John: So then, yeah, the afternoon, they just... But anyway, do you feel like these hacks, these sleep hacks are good?
Merlin: You know, I'll tell you, man, I've got real mixed feelings about it because I am very... I don't know.
Merlin: Here's the thing.
Merlin: Maybe we've evolved... Maybe it is, as you say, a maladaptation.
Merlin: Because, you know, but even going beyond the sleep stuff, there are so many people trying to find out the truth about how we should be living.
Merlin: Right.
Merlin: So on the one hand, you've got – did you ever actually read the Paleo book?
Merlin: No.
John: Okay.
Merlin: Well, you're good.
Merlin: I'm not interested.
Merlin: I counted 10 chapters before they talked about what you should buy at the grocery store because it was so jam-packed, full – I might be misremembering this, but I remember it being like, okay, you sold me.
Merlin: I bought the book.
Merlin: Tell me what to buy.
Merlin: But no, they had to walk you through all of this –
Merlin: science about caves and fire and light and like they really felt like they've got to set this up not unlike in some ways like the atkins diet two diets in that case really two lifestyles especially paleo because paleo is a lifestyle it's it's all i mean it gets into your sleep it gets into exercise it gets into beyond what you eat but like the variety of what you eat and why because that's the way our paleolithic ancestors supposedly lived and
Merlin: Setting aside whether or not that's necessarily a good model for somebody in the 21st century.
Merlin: But I think people are very interested in that.
Merlin: And here's the thing with sleep is what I was just going to say a minute ago.
Merlin: I feel like it's like if you have never been without a certain kind of malady, you might not see it as a malady.
Merlin: You see it as a condition of life.
Merlin: Right.
Merlin: So if you've if you've never had great vision, you go, OK, I got vision.
Merlin: It's good enough.
Merlin: Right.
Merlin: But then you get glasses and you're like, holy shit.
Merlin: Like this is I can see things now.
Merlin: Like I see lines and things.
Merlin: This is amazing.
John: Bitten.
John: by a radioactive spider and you can see infrared.
John: That's right.
Merlin: And you can deliver pizzas by climbing up a building.
Merlin: And I guess what I'm getting at is that I often wonder, there are so many people I've met who pay lip service to sleep.
Merlin: And I'm a sleep obsessive.
Merlin: But there are so many people who pay lip service, oh, sleep, sleep, sleep, you've got to get good sleep.
Merlin: And they never do.
Merlin: And I wonder how many of those people have never actually gotten the benefits of getting a decent amount of sleep.
Merlin: And they've grown accustomed to
Merlin: to being constantly shagged out.

> **TO DO**
a – According to the conversation, why might someone fail to recognize a malady as one? Answer in one to three sentences.
b – Arrange the lines of the records, from the start of the records through the line that contains "pravilna upotreba znakovnog", inclusive, as a numbered list, with blank lines left out.
The records that follow are unrelated to the conversation.

> **ENTRIES SHOWN**
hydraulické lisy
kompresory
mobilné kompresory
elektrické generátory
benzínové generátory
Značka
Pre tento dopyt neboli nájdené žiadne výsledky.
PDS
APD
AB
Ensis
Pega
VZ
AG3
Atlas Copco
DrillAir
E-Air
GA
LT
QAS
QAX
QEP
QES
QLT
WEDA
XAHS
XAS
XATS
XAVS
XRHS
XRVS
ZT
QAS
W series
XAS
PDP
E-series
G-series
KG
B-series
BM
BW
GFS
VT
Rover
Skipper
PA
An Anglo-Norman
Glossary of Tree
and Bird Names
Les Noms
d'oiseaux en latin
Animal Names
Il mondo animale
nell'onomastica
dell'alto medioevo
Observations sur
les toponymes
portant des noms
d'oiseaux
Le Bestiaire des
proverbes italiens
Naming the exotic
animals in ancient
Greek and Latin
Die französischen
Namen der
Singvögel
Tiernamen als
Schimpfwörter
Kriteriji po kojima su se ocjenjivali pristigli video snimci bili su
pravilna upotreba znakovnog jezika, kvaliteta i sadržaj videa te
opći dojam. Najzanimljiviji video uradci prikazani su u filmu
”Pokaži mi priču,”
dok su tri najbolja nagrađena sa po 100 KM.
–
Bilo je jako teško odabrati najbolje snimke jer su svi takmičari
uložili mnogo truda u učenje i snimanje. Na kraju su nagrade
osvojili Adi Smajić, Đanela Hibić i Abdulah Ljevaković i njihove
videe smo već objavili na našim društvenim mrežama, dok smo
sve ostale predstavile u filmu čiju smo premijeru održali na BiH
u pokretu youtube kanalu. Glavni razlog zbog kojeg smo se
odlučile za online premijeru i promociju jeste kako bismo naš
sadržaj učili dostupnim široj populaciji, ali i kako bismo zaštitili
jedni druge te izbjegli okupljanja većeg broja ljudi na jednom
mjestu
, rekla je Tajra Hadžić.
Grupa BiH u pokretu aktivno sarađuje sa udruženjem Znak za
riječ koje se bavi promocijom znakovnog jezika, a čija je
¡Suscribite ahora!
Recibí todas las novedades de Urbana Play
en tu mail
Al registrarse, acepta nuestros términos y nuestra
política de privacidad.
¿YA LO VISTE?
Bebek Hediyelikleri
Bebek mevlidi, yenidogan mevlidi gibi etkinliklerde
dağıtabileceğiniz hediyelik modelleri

> **RESPONSES PER TASK**
a – Someone who has never been without a certain kind of malady might not see it as a malady, but rather as a condition of life. Poor vision is the example: a person who never had great vision considers it good enough until getting glasses.

b –
1. hydraulické lisy
2. kompresory
3. mobilné kompresory
4. elektrické generátory
5. benzínové generátory
6. Značka
7. Pre tento dopyt neboli nájdené žiadne výsledky.
8. PDS
9. APD
10. AB
11. Ensis
12. Pega
13. VZ
14. AG3
15. Atlas Copco
16. DrillAir
17. E-Air
18. GA
19. LT
20. QAS
21. QAX
22. QEP
23. QES
24. QLT
25. WEDA
26. XAHS
27. XAS
28. XATS
29. XAVS
30. XRHS
31. XRVS
32. ZT
33. QAS
34. W series
35. XAS
36. PDP
37. E-series
38. G-series
39. KG
40. B-series
41. BM
42. BW
43. GFS
44. VT
45. Rover
46. Skipper
47. PA
48. An Anglo-Norman
49. Glossary of Tree
50. and Bird Names
51. Les Noms
52. d'oiseaux en latin
53. Animal Names
54. Il mondo animale
55. nell'onomastica
56. dell'alto medioevo
57. Observations sur
58. les toponymes
59. portant des noms
60. d'oiseaux
61. Le Bestiaire des
62. proverbes italiens
63. Naming the exotic
64. animals in ancient
65. Greek and Latin
66. Die französischen
67. Namen der
68. Singvögel
69. Tiernamen als
70. Schimpfwörter
71. Kriteriji po kojima su se ocjenjivali pristigli video snimci bili su
72. pravilna upotreba znakovnog jezika, kvaliteta i sadržaj videa te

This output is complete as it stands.